Yishai Neuman (INALCO, Paris), in his paper “A lexically creative approach to the teaching of Modern Hebrew as a foreign language”, explained a method of teaching Hebrew grammar that he has been developing. Hebrew’s morpho-syntax and morpho-semantics are much more transparent in Modern Hebrew than they were in pre-modern Hebrew. Modern Hebrew, because of its greater morphological regularity, should be used to facilitate the acquisition of lexicon, in preference to Biblical Hebrew, which is still the starting-point for many students because of the orientation of many of the teachers.
A discussion on European issues in the university teaching of Hebrew was dominated by the bleak picture painted by Mauro Perani, confirmed for Spain by Angel Sáenz-Badillos (Complutensian University, Cambridge, Mass.). Semitic philology, he explained, which had previously brought Hebrew and Arabic together under the same roof, had now been divided up, and the valuable link with Arabic had been lost. Meanwhile Modern Hebrew was being weakened since, for budgetary reasons, lecturers were no longer brought from Israel. A link with comparative religion has not solved any internal problems, and numbers are threatened by a shortage of employment opportunities for graduates. The greatest concentration is in Madrid, with five full and five associate professors. Granada has four associate professors. Most of the four Semitics professors in Barcelona are working on other Semitic languages, not directly on Hebrew, and in Salamanca both professors who teach Hebrew are historians. The state-funded research institute CSIC does not provide teaching, but conducts high-level research, including biblical Greek and Judaeo-Spanish. The Bologna Accord imposes a move of Hebrew away from a Jewish Studies major towards Asian languages, where it will probably attract fewer students and will be cut off from the Jewish cultural context.
The Dutch situation was reconsidered, and some positive points were tentatively put forward. The watering down of subjects could potentially be an opportunity to introduce more students to some elements of Hebrew and Jewish studies. Even if there is a lowering of standards at BA level under the Bologna system, the MA is more specialised (although it is hard to introduce a language at this stage)
Nicholas de Lange (Cambridge) sketched the position in the United Kingdom. While a number of universities have introduced courses or even centres of Jewish studies, most of these do not offer Hebrew language. This is clearly deeply unsatisfactory. In London, SOAS offers only Modern Hebrew, taught by a lector; University College, the only British university to have a department of Hebrew and Jewish Studies, teaches Biblical, Rabbinic and Modern Hebrew. Outside London, only Oxford, Cambridge and Manchester offer the full range of periods of Hebrew. All British universities that teach Hebrew rely on very limited state funding or private benefactions, and the outlook does not look very bright.
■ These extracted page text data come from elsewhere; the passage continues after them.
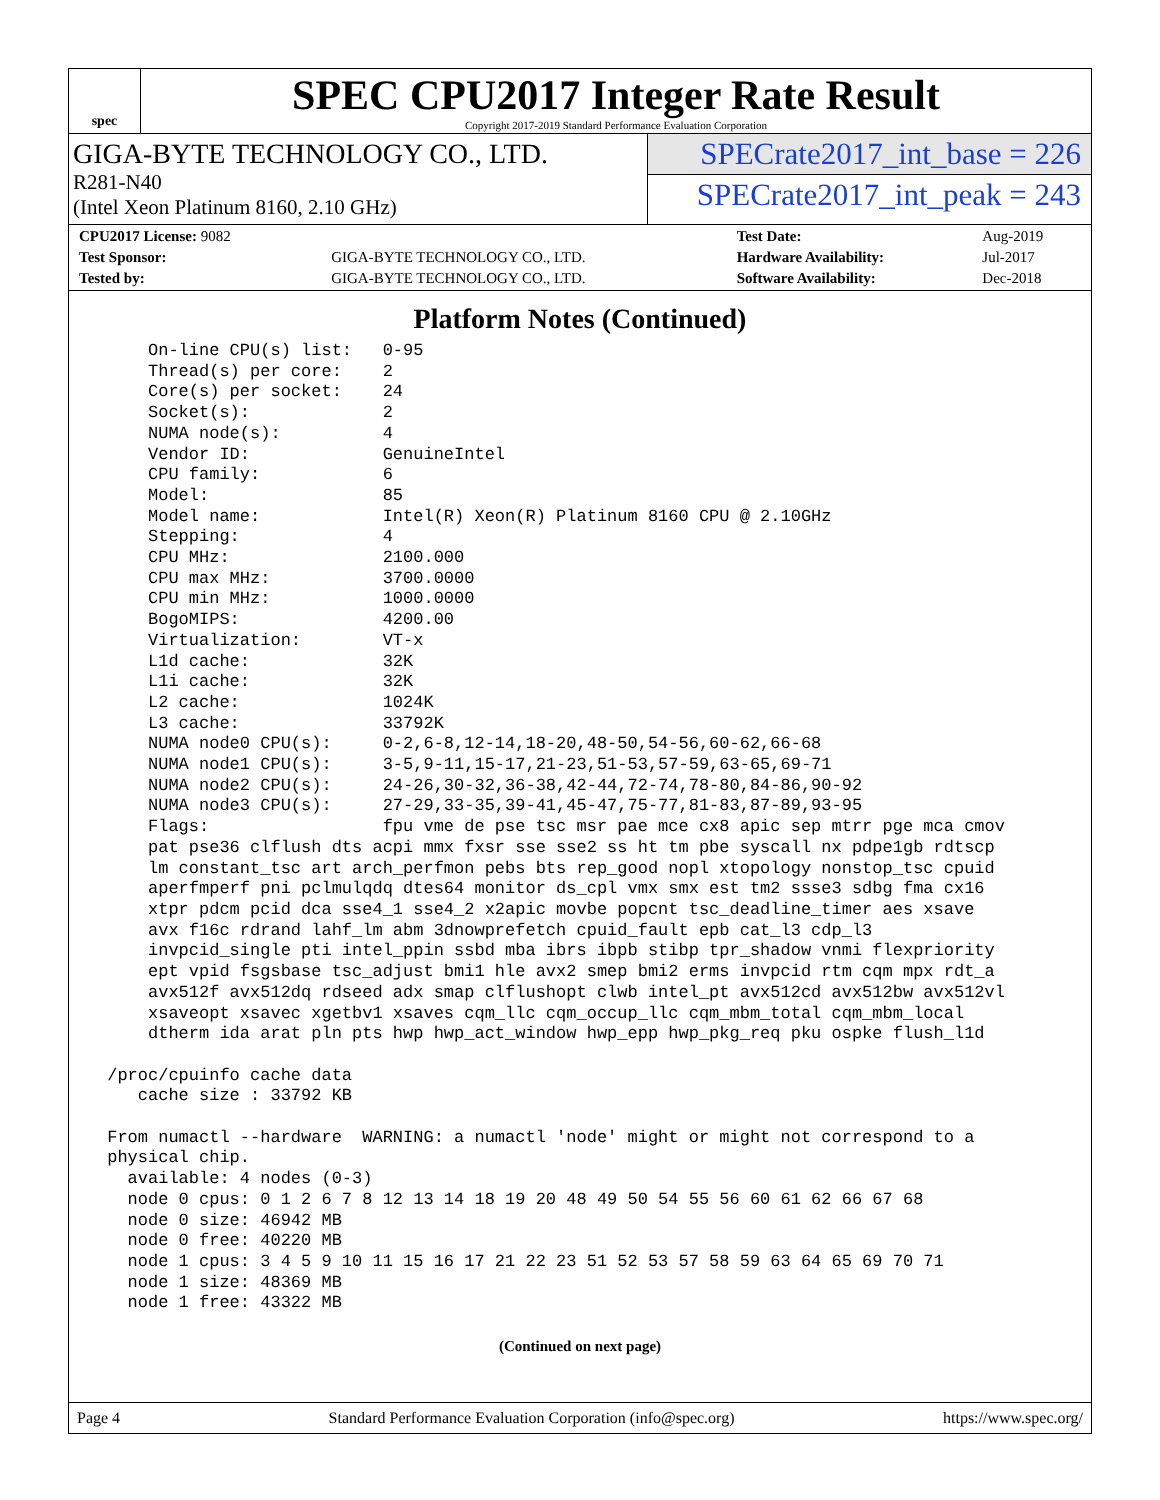spec
SPEC CPU2017 Integer Rate Result
Copyright 2017-2019 Standard Performance Evaluation Corporation
GIGA-BYTE TECHNOLOGY CO., LTD.
R281-N40
(Intel Xeon Platinum 8160, 2.10 GHz)
SPECrate2017_int_base = 226
SPECrate2017_int_peak = 243
| CPU2017 License: 9082 | | Test Date: | Aug-2019 |
| Test Sponsor: | GIGA-BYTE TECHNOLOGY CO., LTD. | Hardware Availability: | Jul-2017 |
| Tested by: | GIGA-BYTE TECHNOLOGY CO., LTD. | Software Availability: | Dec-2018 |
Platform Notes (Continued)
     On-line CPU(s) list:   0-95
     Thread(s) per core:    2
     Core(s) per socket:    24
     Socket(s):             2
     NUMA node(s):          4
     Vendor ID:             GenuineIntel
     CPU family:            6
     Model:                 85
     Model name:            Intel(R) Xeon(R) Platinum 8160 CPU @ 2.10GHz
     Stepping:              4
     CPU MHz:               2100.000
     CPU max MHz:           3700.0000
     CPU min MHz:           1000.0000
     BogoMIPS:              4200.00
     Virtualization:        VT-x
     L1d cache:             32K
     L1i cache:             32K
     L2 cache:              1024K
     L3 cache:              33792K
     NUMA node0 CPU(s):     0-2,6-8,12-14,18-20,48-50,54-56,60-62,66-68
     NUMA node1 CPU(s):     3-5,9-11,15-17,21-23,51-53,57-59,63-65,69-71
     NUMA node2 CPU(s):     24-26,30-32,36-38,42-44,72-74,78-80,84-86,90-92
     NUMA node3 CPU(s):     27-29,33-35,39-41,45-47,75-77,81-83,87-89,93-95
     Flags:                 fpu vme de pse tsc msr pae mce cx8 apic sep mtrr pge mca cmov
     pat pse36 clflush dts acpi mmx fxsr sse sse2 ss ht tm pbe syscall nx pdpe1gb rdtscp
     lm constant_tsc art arch_perfmon pebs bts rep_good nopl xtopology nonstop_tsc cpuid
     aperfmperf pni pclmulqdq dtes64 monitor ds_cpl vmx smx est tm2 ssse3 sdbg fma cx16
     xtpr pdcm pcid dca sse4_1 sse4_2 x2apic movbe popcnt tsc_deadline_timer aes xsave
     avx f16c rdrand lahf_lm abm 3dnowprefetch cpuid_fault epb cat_l3 cdp_l3
     invpcid_single pti intel_ppin ssbd mba ibrs ibpb stibp tpr_shadow vnmi flexpriority
     ept vpid fsgsbase tsc_adjust bmi1 hle avx2 smep bmi2 erms invpcid rtm cqm mpx rdt_a
     avx512f avx512dq rdseed adx smap clflushopt clwb intel_pt avx512cd avx512bw avx512vl
     xsaveopt xsavec xgetbv1 xsaves cqm_llc cqm_occup_llc cqm_mbm_total cqm_mbm_local
     dtherm ida arat pln pts hwp hwp_act_window hwp_epp hwp_pkg_req pku ospke flush_l1d

 /proc/cpuinfo cache data
    cache size : 33792 KB

 From numactl --hardware  WARNING: a numactl 'node' might or might not correspond to a
 physical chip.
   available: 4 nodes (0-3)
   node 0 cpus: 0 1 2 6 7 8 12 13 14 18 19 20 48 49 50 54 55 56 60 61 62 66 67 68
   node 0 size: 46942 MB
   node 0 free: 40220 MB
   node 1 cpus: 3 4 5 9 10 11 15 16 17 21 22 23 51 52 53 57 58 59 63 64 65 69 70 71
   node 1 size: 48369 MB
   node 1 free: 43322 MB
(Continued on next page)
Page 4 Standard Performance Evaluation Corporation (info@spec.org) https://www.spec.org/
Sonia Barzilay (Paris 8, Centre National de l’Hébreu) gave a much more rosy account of the situation in France, the one European country where there is still a large and thriving Jewish community. Jewish children study Hebrew either in private Jewish schools or (in the case of state school pupils) at Talmud Tora. Hebrew is available as one among a choice of foreign languages in schools, and is examined in the baccalauréat, and indeed in the competitive examinations for teachers, the CAPES and agrégation. Several universities and theological colleges (whose degrees are recognised as the equivalent of a university degree) teach courses in Hebrew, and in addition a Modern Hebrew is offered in a number of others. There is a significant student demand for Modern Hebrew.
It was agreed that the brief sentence on European universities in the article on Hebrew language in the recent Oxford Handbook of Jewish Studies edited by Martin Goodman did not do justice to the subject, and several participants felt that there should be a “European Handbook” in which the specifically European dimensions of Hebrew and Jewish studies could be presented.
In a session devoted to Modern Hebrew literature Albert van der Heide (Amsterdam) spoke on “Agnon in class. Revisions and the development of modern literary Hebrew”. Taking examples from Agnon’s own revisions of his work in successive editions, he showed how the changes could be used to teach about the nuances of the language. Glenda Abramson (Oxford), in “Language and intimation in Mul Haya‘arot by A. B. Yehoshua”, demonstrated some ways in which close study of the vocabulary of a literary text (in this case particularly words indicating fire, flame, burning, etc.) could be used to enhance the teaching of the language. She also gave other examples of works in which the authors’ linguistic games and devices have proved helpful in the selection of literary texts for study, particularly for beginner students, without sacrificing the texts’ aesthetic principles.
In the second Keynote Lecture, Angel Sáenz-Badillos spoke on “The teaching of Hebrew language in Europe and America: a comparative approach”. Professor Sáenz-Badillos described courses and resources at sixteen American universities known for their Hebrew or Jewish studies teaching. Almost none had a department of Hebrew: Hebrew was mainly taught in the context of Near Eastern Language and Civilization or Near Eastern Studies. With just a few exceptions, Hebrew was not taught as a Semitic language, or from a linguistic or philological viewpoint, but as a tool for the understanding of texts. It was generally accepted that texts could be adequately studied in translation, with study of the original reserved for specialists. There was a clear focus either on Biblical or on Modern Hebrew; Rabbinic and Medieval Hebrew were only rarely available. In the case of a field like medieval Hebrew poetry the emphasis was exclusively on literary, historical or cultural aspects; there was almost no research on critical editions or linguistic studies. The students were mainly Jewish, or in the case of some Biblical Hebrew programmes, members of Christian churches. Several associations existed to aid the university teaching of Hebrew. Summing up the differences between Europe and the United States with regard to Hebrew teaching, Professor Sáenz-Badillos spoke first of the different historical background, sociological situation and academic traditions. The student body was different too (and in particular with the exception of France there was not the same preponderance of Jewish students in Europe). There was a greater linguistic interest (in philological study of Hebrew as a Semitic language, or in the history of the Hebrew language and of the philological study of Hebrew), and a more conservative approach to the study of methodology. In recent times Europeans had discovered the contribution of the Jews to the culture of the European countries and saw it as part of their own culture. There was a much greater interest in the medieval period than in America. Jewish studies had grown in Europe recently, but not to the same degree as in the USA; Israeli Hebrew was being taught increasingly in European universities. It remained to be seen what the effect of European convergence would be.
Sonia Barzilay treated participants to a demonstration of two CD ROMs for the teaching of Biblical and Modern Hebrew with which she had been involved in preparing (the former in conjunction with Mireille Hadas-Lebel). Both are available in Hebrew and English. [See www.yodea.com]
Finally, Rachel S. Harris (Oxford/SUNY Albany) spoke on “Cultural negotiations with the audience: the case of Haim Gouri’s Hanishkahim”. She spoke of the different versions in which the poems had been published and of different possible ideological interpretations; and presented her own English translation with comments.
The colloquium concluded with a summing-up of the discussions, and an attempt to draw some lessons for the future. This final session again noted the urgency of addressing the negative current trends, as described above. It was judged important for the membership of EAJS to engage actively in this debate, and to do their best to ensure the survival of Hebrew study at a serious level in each country, as mentioned in the manifesto cited at the beginning.